I know I shouldn't be here. On my bestfriend's doorstep when I'm supposed to go on a date. The thing is, I did go on the date and it's another guy who doesn't get me. Another guy who's going to use me then throw me away.

The door creeks opens a little and there he is.

"Sirius ?" Remus comes out, wrapping the sweater tighter around him. It is a cold night.

"It didn't work." I mutter.

Remus sighs and pulls me in a hug. "I'm sorry Sirius."

I don't know what he's sorry for. Remus is the last person I blame for tonight's failed date or any of those failed dates before this. He kept whispering to me, saying it'll be better and how I shouldn't even think about this ass of a man.
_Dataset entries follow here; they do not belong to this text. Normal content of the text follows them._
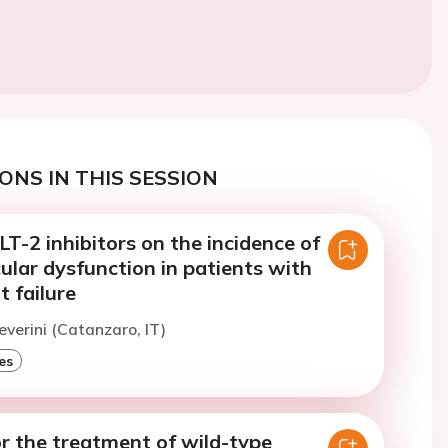
ONS IN THIS SESSION
LT-2 inhibitors on the incidence of
cular dysfunction in patients with
t failure
everini (Catanzaro, IT)
es
r the treatment of wild-type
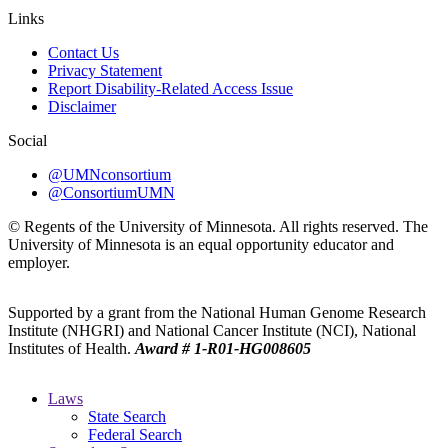
Links
Contact Us
Privacy Statement
Report Disability-Related Access Issue
Disclaimer
Social
@UMNconsortium
@ConsortiumUMN
© Regents of the University of Minnesota. All rights reserved. The
University of Minnesota is an equal opportunity educator and
employer.
Supported by a grant from the National Human Genome Research
Institute (NHGRI) and National Cancer Institute (NCI), National
Institutes of Health.
Award # 1-R01-HG008605
Laws
State Search
Federal Search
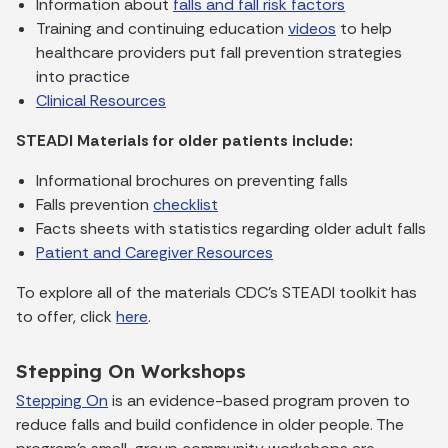
Information about
falls and fall risk factors
Training and continuing education
videos
to help
healthcare providers put fall prevention strategies
into practice
Clinical Resources
STEADI Materials for older patients include:
Informational brochures on preventing falls
Falls prevention
checklist
Facts sheets with statistics regarding older adult falls
Patient and Caregiver Resources
To explore all of the materials CDC’s STEADI toolkit has
to offer, click
here
.
Stepping On Workshops
Stepping On
is an evidence-based program proven to
reduce falls and build confidence in older people. The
I was too busy feeling his sturdiness under my cheek. Like a rock I know won't break. He always smells like that specific floral fabric cleaner and books. Those damn books. Now each time I go to the library, I smile like an idiot.

"Wanna sleep over ?" He asks and I nodd.

After a depressing shower, I stand rooted in the middle of Remus' universe. The half finished novel on his table along with chamomile tea if I smelled it right. The ACDC poster on the wall, along with our pictures. Remus comes in holding a shirt in his right hand.

"Here, thought you'd.. like a change."

He doesn't look at me when he says it. I smile at that. Remus is always a little shy around me. Instead, I take a jumper from his chair and put it on.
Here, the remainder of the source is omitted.